If there’s anyone who understands the power of poetry, it’s Claudine Bertrand. The Quebec poet has just won the prestigious Ganzo prize for poetry, awarded in France, for all of her work.
This prize is endowed with a considerable purse of 10,000 euros, and she is the first Quebecer and the fourth woman to receive it. But Claudine Bertrand is not at her first prize. She was also the first Quebecer to win the Tristan-Tzara award in 2001, for her collection The body in mind.
Poetry, Claudine Bertrand read it, wrote it, defended it, stimulated it, circulated it all her life. As the author of dozens of books, but also as a former professor of literature at the Cégep de Rosemont, as the founder of the all-female poetry magazine Arcade in 1981, or as co-instigator of the project Poetry takes the metro, in Montreal, in the early 2000s.
In Benin, where she gives conferences and workshops, and where she works to establish a writer’s residence, a literature prize bears her name. In Quebec too.

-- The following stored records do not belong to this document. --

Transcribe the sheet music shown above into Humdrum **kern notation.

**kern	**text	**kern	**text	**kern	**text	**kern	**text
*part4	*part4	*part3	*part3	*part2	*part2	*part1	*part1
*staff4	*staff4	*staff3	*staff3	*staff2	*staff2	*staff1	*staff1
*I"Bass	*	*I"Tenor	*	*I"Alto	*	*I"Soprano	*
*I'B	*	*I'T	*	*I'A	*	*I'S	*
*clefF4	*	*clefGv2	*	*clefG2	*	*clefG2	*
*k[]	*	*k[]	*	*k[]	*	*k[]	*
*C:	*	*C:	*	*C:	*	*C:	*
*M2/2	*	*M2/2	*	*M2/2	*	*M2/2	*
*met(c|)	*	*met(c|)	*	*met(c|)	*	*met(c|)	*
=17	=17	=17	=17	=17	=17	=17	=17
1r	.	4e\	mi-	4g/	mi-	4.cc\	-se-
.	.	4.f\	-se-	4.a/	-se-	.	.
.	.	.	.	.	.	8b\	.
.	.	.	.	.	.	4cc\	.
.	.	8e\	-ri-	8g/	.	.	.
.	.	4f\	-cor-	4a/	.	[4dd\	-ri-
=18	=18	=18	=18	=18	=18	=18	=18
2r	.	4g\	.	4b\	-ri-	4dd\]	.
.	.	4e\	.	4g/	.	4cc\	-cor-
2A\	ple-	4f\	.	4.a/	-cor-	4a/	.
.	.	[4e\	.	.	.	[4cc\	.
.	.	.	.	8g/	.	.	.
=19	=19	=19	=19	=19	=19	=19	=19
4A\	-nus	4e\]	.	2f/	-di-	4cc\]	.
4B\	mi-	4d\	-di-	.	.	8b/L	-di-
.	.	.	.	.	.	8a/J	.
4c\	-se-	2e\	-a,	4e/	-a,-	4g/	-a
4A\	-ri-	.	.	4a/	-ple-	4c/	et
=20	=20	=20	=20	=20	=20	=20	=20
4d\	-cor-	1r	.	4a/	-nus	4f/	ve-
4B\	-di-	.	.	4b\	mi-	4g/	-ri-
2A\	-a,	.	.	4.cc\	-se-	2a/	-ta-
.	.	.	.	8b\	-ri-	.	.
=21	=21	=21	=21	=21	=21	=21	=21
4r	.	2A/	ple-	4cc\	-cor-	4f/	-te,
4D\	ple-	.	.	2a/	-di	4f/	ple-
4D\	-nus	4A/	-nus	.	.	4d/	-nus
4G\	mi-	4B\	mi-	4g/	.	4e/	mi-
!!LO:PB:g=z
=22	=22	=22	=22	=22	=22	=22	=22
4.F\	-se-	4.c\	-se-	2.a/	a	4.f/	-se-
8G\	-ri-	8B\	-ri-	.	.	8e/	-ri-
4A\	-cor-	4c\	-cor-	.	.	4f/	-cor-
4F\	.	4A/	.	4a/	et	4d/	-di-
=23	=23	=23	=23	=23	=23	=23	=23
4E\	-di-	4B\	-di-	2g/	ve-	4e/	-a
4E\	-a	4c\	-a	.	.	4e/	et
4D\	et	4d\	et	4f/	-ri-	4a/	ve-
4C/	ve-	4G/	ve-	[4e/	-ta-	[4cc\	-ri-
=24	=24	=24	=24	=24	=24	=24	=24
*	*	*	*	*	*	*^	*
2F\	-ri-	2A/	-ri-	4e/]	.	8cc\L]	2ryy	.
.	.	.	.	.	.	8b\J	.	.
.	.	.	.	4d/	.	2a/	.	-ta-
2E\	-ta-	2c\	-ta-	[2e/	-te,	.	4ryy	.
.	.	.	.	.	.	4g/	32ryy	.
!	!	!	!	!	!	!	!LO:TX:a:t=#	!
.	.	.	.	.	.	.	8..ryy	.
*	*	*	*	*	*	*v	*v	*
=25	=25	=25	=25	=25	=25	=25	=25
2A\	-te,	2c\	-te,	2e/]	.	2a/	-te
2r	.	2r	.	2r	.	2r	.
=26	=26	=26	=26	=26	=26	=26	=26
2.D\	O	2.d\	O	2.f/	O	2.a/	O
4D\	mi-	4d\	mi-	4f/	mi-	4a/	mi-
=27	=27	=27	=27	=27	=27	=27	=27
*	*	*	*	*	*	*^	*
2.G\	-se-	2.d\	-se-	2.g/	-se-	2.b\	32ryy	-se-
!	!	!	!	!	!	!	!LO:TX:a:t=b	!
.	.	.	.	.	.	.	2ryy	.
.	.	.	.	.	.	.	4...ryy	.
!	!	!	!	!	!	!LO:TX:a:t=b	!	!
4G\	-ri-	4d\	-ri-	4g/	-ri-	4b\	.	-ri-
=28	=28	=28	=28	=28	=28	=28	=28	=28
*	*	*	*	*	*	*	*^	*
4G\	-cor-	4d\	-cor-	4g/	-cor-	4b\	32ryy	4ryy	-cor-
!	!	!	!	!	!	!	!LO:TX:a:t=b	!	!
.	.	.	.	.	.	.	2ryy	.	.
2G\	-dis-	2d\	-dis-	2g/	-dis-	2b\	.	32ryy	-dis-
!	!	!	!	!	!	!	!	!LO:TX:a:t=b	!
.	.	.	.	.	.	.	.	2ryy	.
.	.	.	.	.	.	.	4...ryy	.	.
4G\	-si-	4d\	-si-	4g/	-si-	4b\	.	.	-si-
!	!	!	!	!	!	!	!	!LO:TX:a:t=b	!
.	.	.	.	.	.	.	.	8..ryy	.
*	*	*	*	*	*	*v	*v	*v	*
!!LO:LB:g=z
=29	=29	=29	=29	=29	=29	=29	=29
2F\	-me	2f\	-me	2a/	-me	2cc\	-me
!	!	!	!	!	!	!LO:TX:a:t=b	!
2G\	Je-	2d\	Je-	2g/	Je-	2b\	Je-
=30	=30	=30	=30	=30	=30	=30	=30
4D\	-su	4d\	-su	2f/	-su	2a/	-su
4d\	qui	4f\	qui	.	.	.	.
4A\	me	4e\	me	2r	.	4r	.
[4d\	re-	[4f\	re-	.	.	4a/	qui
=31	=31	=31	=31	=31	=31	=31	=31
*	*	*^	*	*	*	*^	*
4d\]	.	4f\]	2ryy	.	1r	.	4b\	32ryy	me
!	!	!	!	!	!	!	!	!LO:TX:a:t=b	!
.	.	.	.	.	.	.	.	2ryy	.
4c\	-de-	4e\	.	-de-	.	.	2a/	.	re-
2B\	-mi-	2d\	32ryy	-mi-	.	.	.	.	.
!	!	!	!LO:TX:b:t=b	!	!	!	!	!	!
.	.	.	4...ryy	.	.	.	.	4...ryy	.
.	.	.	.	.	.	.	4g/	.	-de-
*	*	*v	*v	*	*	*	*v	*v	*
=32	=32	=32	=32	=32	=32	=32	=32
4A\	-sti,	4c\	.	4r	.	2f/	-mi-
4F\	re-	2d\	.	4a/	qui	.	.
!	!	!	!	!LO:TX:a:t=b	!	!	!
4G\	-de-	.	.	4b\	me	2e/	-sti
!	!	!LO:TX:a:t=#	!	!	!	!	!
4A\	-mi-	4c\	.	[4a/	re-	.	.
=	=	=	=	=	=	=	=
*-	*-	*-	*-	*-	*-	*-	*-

However, the management of cultural events during the pandemic demonstrates that Quebec is struggling to give the arts in general, and literature in particular, its essential place, she said in an interview.
“When you put culture aside, you put aside a part of humanity. For several years, Claudine Bertrand has divided her time between Quebec and France, where she has published several of her latest books.
“Over there, the spring of poetry lasts a month,” she says. And it is celebrated across the country. Schools participate. [..] In Quebec, we do not value literature, when you are a poet, you have to whisper it, we say that very timidly. Whereas in France, the poet is highly valued. I take the taxi, and I say that I am a poet, before saying that I am a teacher, and he [le chauffeur] begins to quote Baudelaire or Rimbaud to me. »
Ephemeral projects
However, it is not the writers who are lacking in Quebec, she notes. But a project like Poetry takes the metro lasted here, in all, only two years, whereas in Paris the program continues from year to year.
It was as a child, when she was an unattached orphan, that she discovered the power of texts, and their power to connect people together.
When you put culture aside, you put aside a part of humanity
Very quickly, it was towards women’s literature that she turned, in particular through the founding of the journal Arcade, at a time when it was still a world to conquer.
“I’m doing an anthology of women’s literature,” she says. I’m 94.”
On this subject, Quebec has a head start on France, which however tries to raise awareness on the issue, she concedes. Hence the joy of Claudine Bertrand to receive the Robert Ganzo prize as a woman.
A French-speaking Venezuelan poet, Robert Ganzo had made one of his last wishes the creation of a prize which rewards a poetic work “in tune with the movement of the world, far from the closed field of formalist laboratories and postmodern affectations”.
This prize will be awarded to Claudine Bertrand during the Étonnants Voyageurs festival in Saint-Malo, in June 2022.